IHH Event Planned for January

It Happens Here (IHH), a student group that raises awareness of sexual assault at the College, announced that it will be holding its third annual storytelling event on Jan. 20 in the McCullough Social Space.

Founded by Luke Carroll Brown ’14 and Margo Cramer ’12 in 2011, IHH works to promote conversations about sexual violence on college campuses and to empower survivors of sexual violence as educators by providing a forum for them to share their stories. Since its inception, IHH has hosted speakers and alternate discussion forums on the issue of sexual violence on college campuses.

“Certain experiences with friends made clear to me just how enormous this problem was, both in prevalence and emotional impact on an individual,” Brown said. “This prevalence is due in large part to our collective inability to acknowledge this problem.”

Brown hopes that continued IHH programming will help reduce the stigma attached to sexual violence so that students can discuss the issue more openly.

“If one in three women on this campus were being mugged over the course of a year, we would have a response,” he said. “Sexual violence, because of the stigmas attached to coming forward about an experience, creates a really unique problem in that we can’t speak about it, and survivors have every reason in the world not to want to speak about it. So this faceless problem persists.”

Like the April 2012 IHH event, the storytelling event in January will feature stories submitted by students affected by sexual violence, read by the survivors themselves or their peers.

Nearly a quarter of the student body attended the event last April, according to Brown, who argued that such strong attendance indicates student eagerness to address this issue. Brown hopes for similar attendance at this year’s event to further IHH’s goal of  “shatter[ing] the silence” about sexual violence on college campuses.

Katie Preston ’17, a member of IHH, joined the organization “to bring these conversations [about sexual violence] to people who may not seek out these experiences — who are often the people who most need to hear this.”

Jordan Seman ’16, who attended the April event, is excited for the return of IHH and echoed Preston’s wish for diverse and increased attendance.

“I remember being shocked by how easily ‘consent’ can be blurred on college campuses,” Seman said. “It forced me to reflect on my experiences in a way I hadn’t before. I really hope that this year there are a higher number of male attendees because I remember thinking that it could have made a bigger impact if more guys had been there to listen.”

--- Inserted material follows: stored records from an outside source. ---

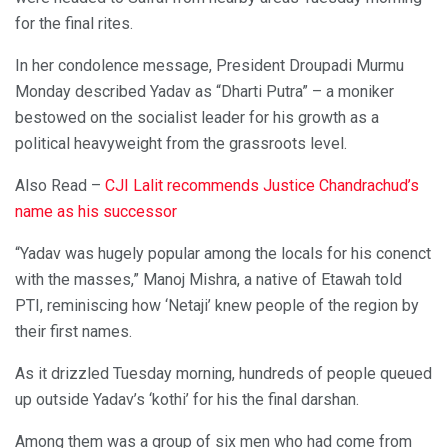
for the final rites.
In her condolence message, President Droupadi Murmu
Monday described Yadav as “Dharti Putra” – a moniker
bestowed on the socialist leader for his growth as a
political heavyweight from the grassroots level.
Also Read –
CJI Lalit recommends Justice Chandrachud’s
name as his successor
“Yadav was hugely popular among the locals for his conenct
with the masses,” Manoj Mishra, a native of Etawah told
PTI, reminiscing how ‘Netaji’ knew people of the region by
their first names.
As it drizzled Tuesday morning, hundreds of people queued
up outside Yadav’s ‘kothi’ for his the final darshan.
Among them was a group of six men who had come from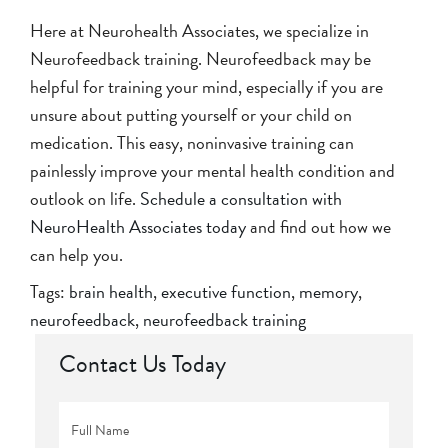
Here at Neurohealth Associates, we specialize in
Neurofeedback training. Neurofeedback may be
helpful for training your mind, especially if you are
unsure about putting yourself or your child on
medication. This easy, noninvasive training can
painlessly improve your mental health condition and
outlook on life.
Schedule a consultation with
NeuroHealth Associates today
and find out how we
can help you.
Tags:
brain health
,
executive function
,
memory
,
neurofeedback
,
neurofeedback training
Contact Us Today
Full
Name
*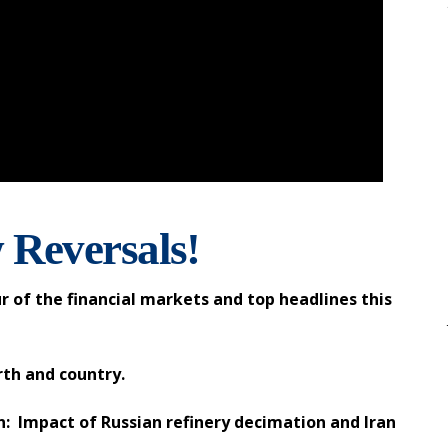
 Reversals!
r of the financial markets and top headlines this
rth and country.
: Impact of Russian refinery decimation and Iran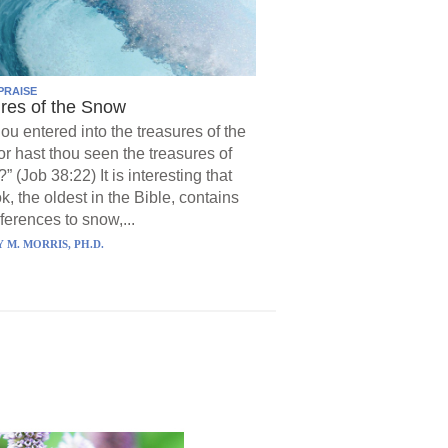
PRAISE
res of the Snow
hou entered into the treasures of the
r hast thou seen the treasures of
?” (Job 38:22) It is interesting that
k, the oldest in the Bible, contains
ferences to snow,...
 M. MORRIS, PH.D.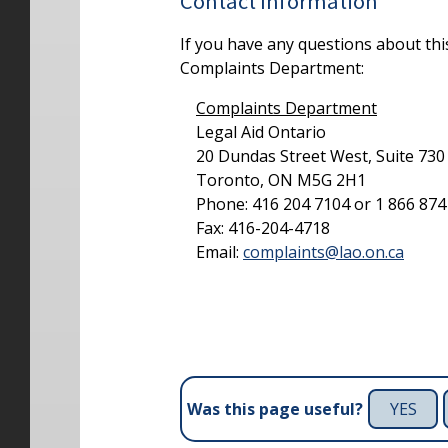
Contact Information
If you have any questions about thi
Complaints Department:
Complaints Department
Legal Aid Ontario
20 Dundas Street West, Suite 730
Toronto, ON M5G 2H1
Phone: 416 204 7104 or 1 866 874 9
Fax: 416-204-4718
Email:
complaints@lao.on.ca
YES
Was this page useful?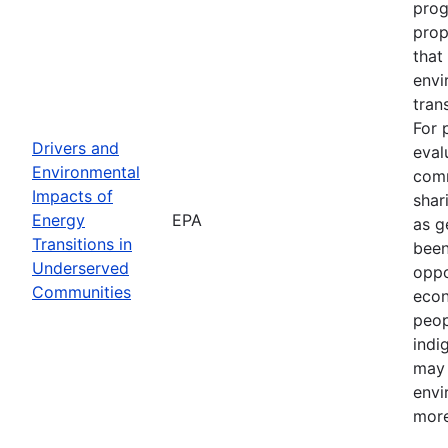
prog
prop
that
envi
tran
For 
Drivers and
eval
Environmental
comm
Impacts of
shar
Energy
EPA
as g
Transitions in
been
Underserved
oppo
Communities
econ
peop
indi
may 
envi
more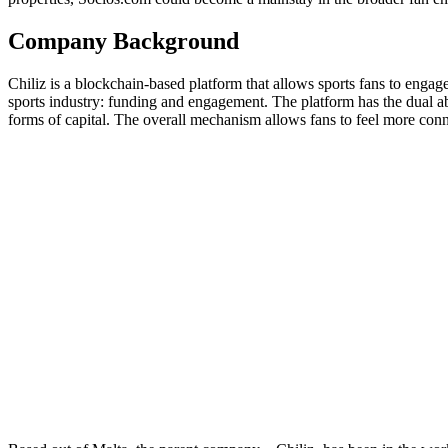
Company Background
Chiliz is a blockchain-based platform that allows sports fans to engag
sports industry: funding and engagement. The platform has the dual abil
forms of capital. The overall mechanism allows fans to feel more connec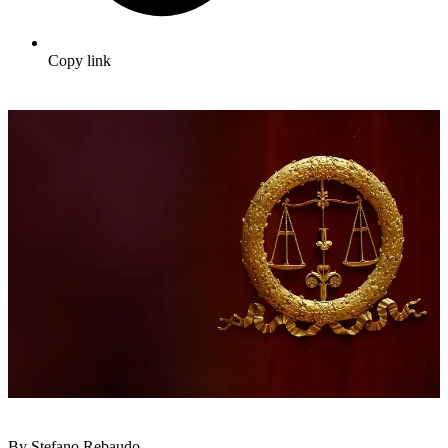
Copy link
By Stefano Rebaudo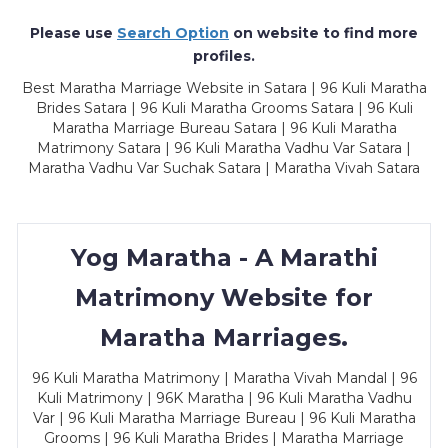
Please use
Search Option
on website to find more
profiles.
Best Maratha Marriage Website in Satara | 96 Kuli Maratha
Brides Satara | 96 Kuli Maratha Grooms Satara | 96 Kuli
Maratha Marriage Bureau Satara | 96 Kuli Maratha
Matrimony Satara | 96 Kuli Maratha Vadhu Var Satara |
Maratha Vadhu Var Suchak Satara | Maratha Vivah Satara
Yog Maratha - A Marathi
Matrimony Website for
Maratha Marriages.
96 Kuli Maratha Matrimony | Maratha Vivah Mandal | 96
Kuli Matrimony | 96K Maratha | 96 Kuli Maratha Vadhu
Var | 96 Kuli Maratha Marriage Bureau | 96 Kuli Maratha
Grooms | 96 Kuli Maratha Brides | Maratha Marriage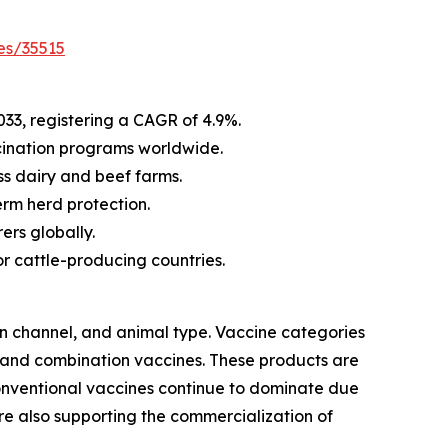
es/35515
033, registering a CAGR of 4.9%.
cination programs worldwide.
s dairy and beef farms.
rm herd protection.
ers globally.
r cattle-producing countries.
on channel, and animal type. Vaccine categories
 and combination vaccines. These products are
conventional vaccines continue to dominate due
are also supporting the commercialization of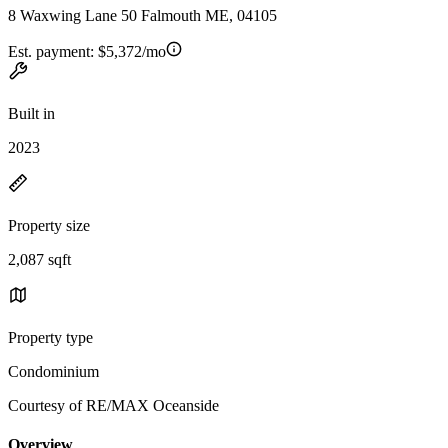
8 Waxwing Lane 50 Falmouth ME, 04105
Est. payment:
$5,372/mo
Built in
2023
Property size
2,087 sqft
Property type
Condominium
Courtesy of RE/MAX Oceanside
Overview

After the Jan. 20 event, IHH hopes to direct the interest in the storytelling event into follow-up conversations as well as a bystander intervention campaign. In the future, IHH hopes to bring sexual violence activists to campus as speakers and expand its group.

Brown and Cramer are also working to expand It Happens Here into a national movement with the College chapter serving as only one campus within a broader network. IHH is currently working to establish programming at six other colleges across the U.S.